Storing data safely

learning
R
Python
Authors
Published

May 22, 2024

Coffee & Coding

In a recent Coffee & Coding session we chatted about storing data safely for use in Reproducible Analytical Pipelines (RAP), and the slides from the presentation are now available. We discussed the use of Posit Connect Pins and Azure Storage.

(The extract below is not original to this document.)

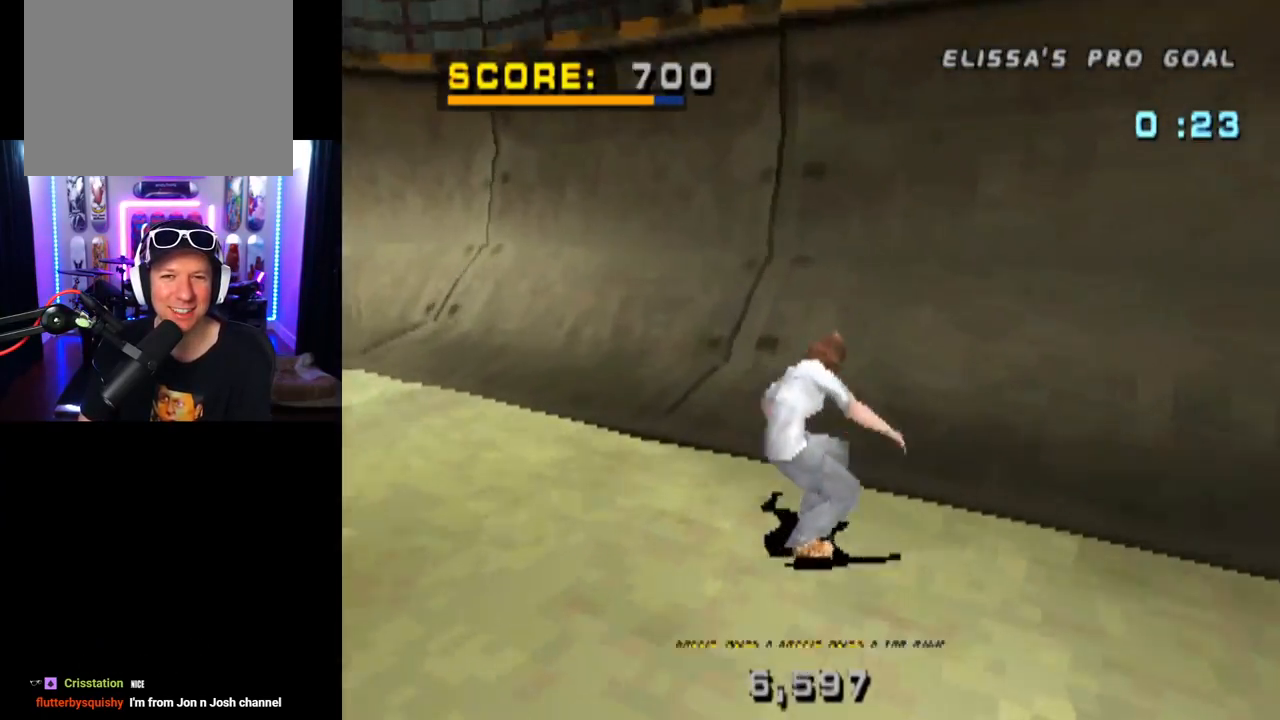
{"buttons": ["TRIANGLE"], "left_stick": "center", "right_stick": "center", "events": [[151, "DPAD_LEFT", "down"], [151, "DPAD_UP", "down"], [384, "TRIANGLE", "down"], [401, "CROSS", "up"], [451, "DPAD_LEFT", "up"], [468, "DPAD_UP", "up"]]}
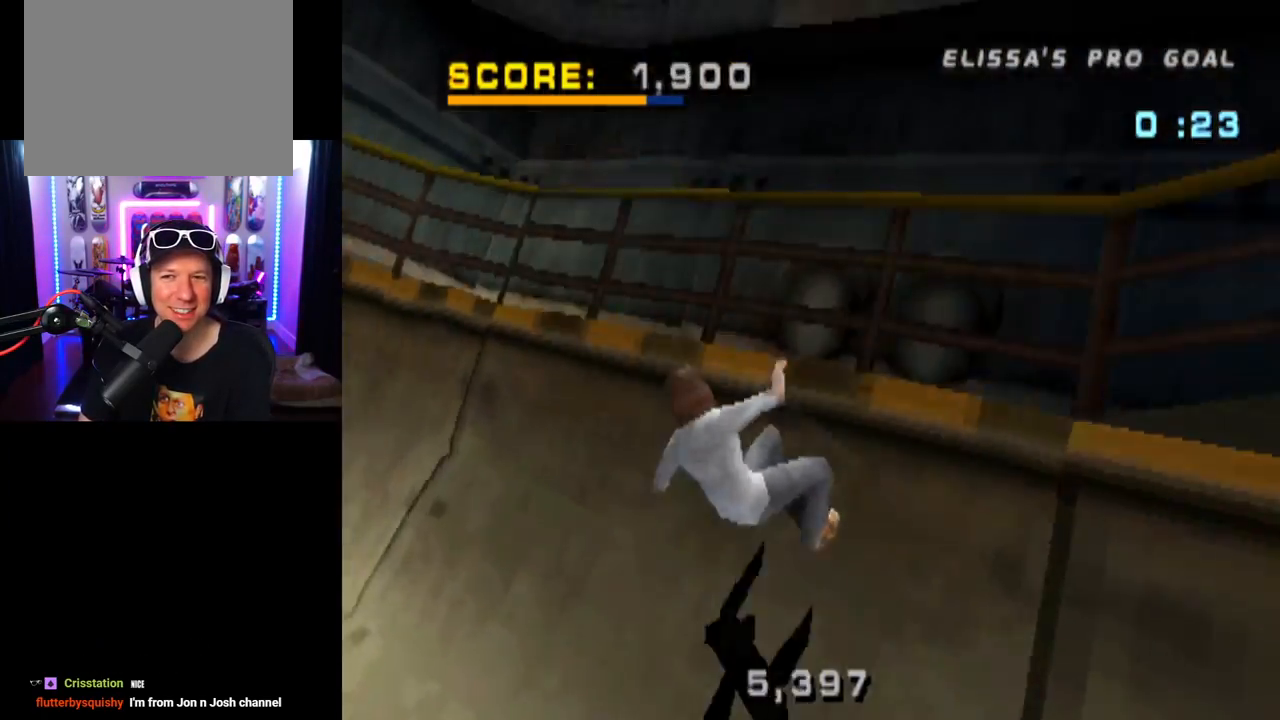
{"buttons": ["CROSS"], "left_stick": "center", "right_stick": "center", "events": [[67, "TRIANGLE", "up"], [167, "START", "down"], [367, "DPAD_DOWN", "down"], [367, "START", "up"], [384, "START", "down"], [400, "START", "up"], [484, "CROSS", "down"], [484, "DPAD_DOWN", "up"]]}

In order to avoid duplication, this blog post will not cover the pros and cons of each approach, and will instead focus on documenting the code that was used in our live demonstrations. I would recommend that you look through the slides before using the code in this blogpost and have them alongside, as they provide lots of useful context!

Posit Connect Pins

# A brief intro to using {pins} to store, version, share and protect a dataset
# on Posit Connect. Documentation: https://pins.rstudio.com/


# Setup -------------------------------------------------------------------


install.packages(c("pins","dplyr"))  # if not yet installed

suppressPackageStartupMessages({
  library(pins)
  library(dplyr)  # for wrangling and the 'starwars' demo dataset
})

board <- board_connect()  # will error if you haven't authenticated before
# Error in `check_auth()`: ! auth = `auto` has failed to find a way to authenticate:
# • `server` and `key` not provided for `auth = 'manual'`
# • Can't find CONNECT_SERVER and CONNECT_API_KEY envvars for `auth = 'envvar'`
# • rsconnect package not installed for `auth = 'rsconnect'`
# Run `rlang::last_trace()` to see where the error occurred.

# To authenticate
# In RStudio: Tools > Global Options > Publishing > Connect... > Posit Connect
# public URL of the Strategy Unit Posit Connect Server: connect.strategyunitwm.nhs.uk
# Your browser will open to the Posit Connect web page and you're prompted to
# for your password. Enter it and you'll be authenticated.

# Once authenticated
board <- board_connect()
# Connecting to Posit Connect 2024.03.0 at
# <https://connect.strategyunitwm.nhs.uk>

board |> pin_list()  # see all the pins on that board


# Create a pin ------------------------------------------------------------


# Write a dataset to the board as a pin
board |> pin_write(
  x = starwars,
  name = "starwars_demo"
)
# Guessing `type = 'rds'`
# Writing to pin 'matt.dray/starwars_demo'

board |> pin_exists("starwars_demo")
# ! Use a fully specified name including user name: "matt.dray/starwars_demo",
# not "starwars_demo".
# [1] TRUE

pin_name <- "matt.dray/starwars_demo"

board |> pin_exists(pin_name)  # logical, TRUE/FALSE
board |> pin_meta(pin_name)  # metadata, see also 'metadata' arg in pin_write()
board |> pin_browse(pin_name)  # view the pin in the browser


# Permissions -------------------------------------------------------------


# You can let people see and edit a pin. Log into Posit Connect and select the
# pin under 'Content'. In the 'Settings' panel on the right-hand side, adjust
# the 'sharing' options in the 'Access' tab.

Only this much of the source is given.